Born in Luxembourg, Gernsback emigrated to the United States in 1904 in an unsuccessful attempt to market a dry cell battery he’d invented. When the battery business faltered, he turned his firm, the Electric Importing Company, into the world’s first radio supply house.

This was a time when radio was experimental and ready-made sets were virtually unattainable, but there was an army of hobbyists who were fascinated by radio and willing to let soldering iron and screwdriver make up for what the pocketbook lacked so Gernsback filled his company’s catalogue with articles on the theory of radio and how to build your own sets. This proved so successful that the Electric Import Company catalogue became the first magazine dedicated to radio and electronics, Modern Electrics, in 1909.

 

Gernsback may have been a mediocre inventor, but he turned out to be a dab hand at publishing. Modern Electrics was the first of fifty magazines that Gernsback started. A quick glance at the covers of his titles, such as Electrical Experimenter, Science & Invention, and Radio News shows a man with a flair for promotion mixed with a genuine adolescent love of gadgetry unhindered by any sense of practicality or even the laws of physics. For him, science and technology were the stuff of romance. He loved his cover art to show old battleships being converted into monster tanks on wheels the size of skyscrapers, thought recorders, invisibility machines, and giant rocket ships. It was like a preview of the future.  Almost as if Gernsback had participated in conference calls to the future with yet to born architects, engineers and inventors.

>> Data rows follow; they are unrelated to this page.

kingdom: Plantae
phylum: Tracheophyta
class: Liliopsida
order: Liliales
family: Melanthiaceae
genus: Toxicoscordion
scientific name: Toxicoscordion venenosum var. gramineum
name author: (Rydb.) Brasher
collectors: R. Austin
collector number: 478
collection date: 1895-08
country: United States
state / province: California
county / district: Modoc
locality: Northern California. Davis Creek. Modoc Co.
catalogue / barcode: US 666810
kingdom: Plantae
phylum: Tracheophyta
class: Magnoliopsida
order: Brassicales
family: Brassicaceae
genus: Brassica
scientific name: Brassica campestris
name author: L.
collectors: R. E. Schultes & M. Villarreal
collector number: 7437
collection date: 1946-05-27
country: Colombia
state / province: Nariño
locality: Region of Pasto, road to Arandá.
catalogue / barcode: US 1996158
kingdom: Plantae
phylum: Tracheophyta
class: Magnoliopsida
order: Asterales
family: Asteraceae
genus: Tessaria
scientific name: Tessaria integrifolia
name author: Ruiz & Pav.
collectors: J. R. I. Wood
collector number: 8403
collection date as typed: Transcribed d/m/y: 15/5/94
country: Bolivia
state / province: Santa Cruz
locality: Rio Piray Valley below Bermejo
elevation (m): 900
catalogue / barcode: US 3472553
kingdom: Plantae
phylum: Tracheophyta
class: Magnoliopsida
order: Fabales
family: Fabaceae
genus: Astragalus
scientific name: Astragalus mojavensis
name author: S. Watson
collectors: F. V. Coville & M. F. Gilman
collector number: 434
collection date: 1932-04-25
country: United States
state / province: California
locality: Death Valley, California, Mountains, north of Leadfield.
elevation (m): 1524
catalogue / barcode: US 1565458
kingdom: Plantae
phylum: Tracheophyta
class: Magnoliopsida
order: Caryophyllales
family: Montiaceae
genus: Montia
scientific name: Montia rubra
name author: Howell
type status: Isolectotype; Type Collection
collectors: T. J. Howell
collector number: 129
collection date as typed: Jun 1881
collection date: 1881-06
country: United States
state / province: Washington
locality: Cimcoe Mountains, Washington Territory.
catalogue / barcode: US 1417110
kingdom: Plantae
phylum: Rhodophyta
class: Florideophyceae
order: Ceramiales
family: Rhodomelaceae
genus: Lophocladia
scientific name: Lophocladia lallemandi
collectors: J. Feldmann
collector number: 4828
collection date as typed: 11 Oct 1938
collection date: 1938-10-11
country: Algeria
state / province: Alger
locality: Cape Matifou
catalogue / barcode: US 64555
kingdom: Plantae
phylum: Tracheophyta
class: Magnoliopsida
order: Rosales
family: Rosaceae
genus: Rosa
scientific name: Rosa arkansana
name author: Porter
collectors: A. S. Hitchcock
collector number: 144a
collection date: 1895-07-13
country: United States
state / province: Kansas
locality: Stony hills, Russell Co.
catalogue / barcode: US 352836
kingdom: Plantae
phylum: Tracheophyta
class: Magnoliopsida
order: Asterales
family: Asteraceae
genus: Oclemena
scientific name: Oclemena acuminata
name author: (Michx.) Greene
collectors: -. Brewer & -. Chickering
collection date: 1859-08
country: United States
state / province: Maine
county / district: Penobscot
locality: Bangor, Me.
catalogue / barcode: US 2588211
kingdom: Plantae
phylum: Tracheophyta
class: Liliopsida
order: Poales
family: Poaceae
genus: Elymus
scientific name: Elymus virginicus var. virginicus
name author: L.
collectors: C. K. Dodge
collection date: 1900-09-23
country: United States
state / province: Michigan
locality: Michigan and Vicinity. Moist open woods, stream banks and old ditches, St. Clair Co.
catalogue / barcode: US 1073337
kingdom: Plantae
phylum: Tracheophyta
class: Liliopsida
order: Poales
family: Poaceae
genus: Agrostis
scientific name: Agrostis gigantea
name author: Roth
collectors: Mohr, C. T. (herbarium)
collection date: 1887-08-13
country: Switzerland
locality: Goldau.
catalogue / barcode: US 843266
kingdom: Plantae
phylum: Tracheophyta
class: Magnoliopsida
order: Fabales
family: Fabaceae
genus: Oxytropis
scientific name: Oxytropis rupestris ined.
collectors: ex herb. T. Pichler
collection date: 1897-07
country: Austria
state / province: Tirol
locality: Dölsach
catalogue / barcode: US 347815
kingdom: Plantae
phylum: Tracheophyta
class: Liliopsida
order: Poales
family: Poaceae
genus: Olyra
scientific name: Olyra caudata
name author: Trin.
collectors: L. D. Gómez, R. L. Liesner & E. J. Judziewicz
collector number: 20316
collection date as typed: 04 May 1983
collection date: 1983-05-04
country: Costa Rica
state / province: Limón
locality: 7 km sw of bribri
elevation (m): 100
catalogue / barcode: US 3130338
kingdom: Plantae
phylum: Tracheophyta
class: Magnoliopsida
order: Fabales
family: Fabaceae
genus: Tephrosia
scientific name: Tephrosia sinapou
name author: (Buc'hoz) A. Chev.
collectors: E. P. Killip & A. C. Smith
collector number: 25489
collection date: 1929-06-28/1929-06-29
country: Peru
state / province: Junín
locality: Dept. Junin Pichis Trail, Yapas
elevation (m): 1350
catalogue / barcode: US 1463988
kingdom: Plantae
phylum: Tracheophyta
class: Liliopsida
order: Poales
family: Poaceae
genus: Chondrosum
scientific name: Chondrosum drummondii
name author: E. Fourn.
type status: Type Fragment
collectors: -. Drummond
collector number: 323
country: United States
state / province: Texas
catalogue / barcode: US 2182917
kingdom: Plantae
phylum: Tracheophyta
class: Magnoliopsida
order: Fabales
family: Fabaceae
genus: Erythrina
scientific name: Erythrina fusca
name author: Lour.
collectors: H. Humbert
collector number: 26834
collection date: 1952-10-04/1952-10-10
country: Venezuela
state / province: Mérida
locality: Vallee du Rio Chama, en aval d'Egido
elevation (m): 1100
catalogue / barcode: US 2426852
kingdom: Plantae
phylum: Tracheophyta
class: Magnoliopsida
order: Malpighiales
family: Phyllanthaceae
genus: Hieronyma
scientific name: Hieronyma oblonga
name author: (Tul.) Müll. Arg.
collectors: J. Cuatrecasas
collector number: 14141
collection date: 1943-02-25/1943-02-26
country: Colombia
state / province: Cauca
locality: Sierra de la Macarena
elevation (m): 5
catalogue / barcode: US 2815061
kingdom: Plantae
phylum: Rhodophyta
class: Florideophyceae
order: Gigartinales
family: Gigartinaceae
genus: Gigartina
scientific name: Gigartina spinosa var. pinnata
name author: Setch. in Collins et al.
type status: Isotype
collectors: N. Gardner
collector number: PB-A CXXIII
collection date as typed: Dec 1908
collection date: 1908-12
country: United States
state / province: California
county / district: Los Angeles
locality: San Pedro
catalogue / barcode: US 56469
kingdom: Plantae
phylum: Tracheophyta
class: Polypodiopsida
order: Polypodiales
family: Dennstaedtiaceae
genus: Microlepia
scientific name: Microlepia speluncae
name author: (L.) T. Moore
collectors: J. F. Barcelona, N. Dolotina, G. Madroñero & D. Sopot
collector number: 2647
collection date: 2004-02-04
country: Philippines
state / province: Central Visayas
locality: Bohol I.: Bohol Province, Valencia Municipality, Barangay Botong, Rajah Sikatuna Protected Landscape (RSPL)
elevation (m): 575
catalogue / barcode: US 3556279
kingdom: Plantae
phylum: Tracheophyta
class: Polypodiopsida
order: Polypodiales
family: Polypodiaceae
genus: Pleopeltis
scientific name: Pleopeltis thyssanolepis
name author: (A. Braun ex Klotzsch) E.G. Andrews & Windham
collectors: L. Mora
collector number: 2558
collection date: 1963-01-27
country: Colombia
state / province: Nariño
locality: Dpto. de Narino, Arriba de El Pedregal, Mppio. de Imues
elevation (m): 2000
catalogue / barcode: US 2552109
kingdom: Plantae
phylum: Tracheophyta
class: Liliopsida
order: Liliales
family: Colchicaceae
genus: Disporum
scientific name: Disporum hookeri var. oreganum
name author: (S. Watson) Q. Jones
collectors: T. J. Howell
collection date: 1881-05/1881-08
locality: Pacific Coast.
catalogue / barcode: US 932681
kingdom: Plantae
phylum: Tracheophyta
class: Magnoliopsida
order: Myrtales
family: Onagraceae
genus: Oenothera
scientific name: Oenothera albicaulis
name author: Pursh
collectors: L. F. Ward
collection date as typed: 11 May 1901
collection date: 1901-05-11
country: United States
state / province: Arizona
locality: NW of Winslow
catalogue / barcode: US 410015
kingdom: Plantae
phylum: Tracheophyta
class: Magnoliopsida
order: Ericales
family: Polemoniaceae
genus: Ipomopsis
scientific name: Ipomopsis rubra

In 1911, Gernsback serialised his novel Ralph 124C41+ in Modern Electrics. Set 600 years in the future, it is a combination of travelogue, romance, and adolescent power fantasy that predicted such marvels as radar, fluorescent lighting systems, videophones, and night baseball; not to mention absurdities such as train tunnels bored hundreds of miles beneath the earth, cities suspended in the stratosphere, and using radium to revive the dead. The novel also showcased Gernsback’s fondness for neologisms such as “hypnobioscope,” “helio-dynamophores,” and “teleradiograph.” Small wonder that Life magazine called him the “Barnum of the Space Age,” or that he went on to publish the first science fiction magazine in 1926.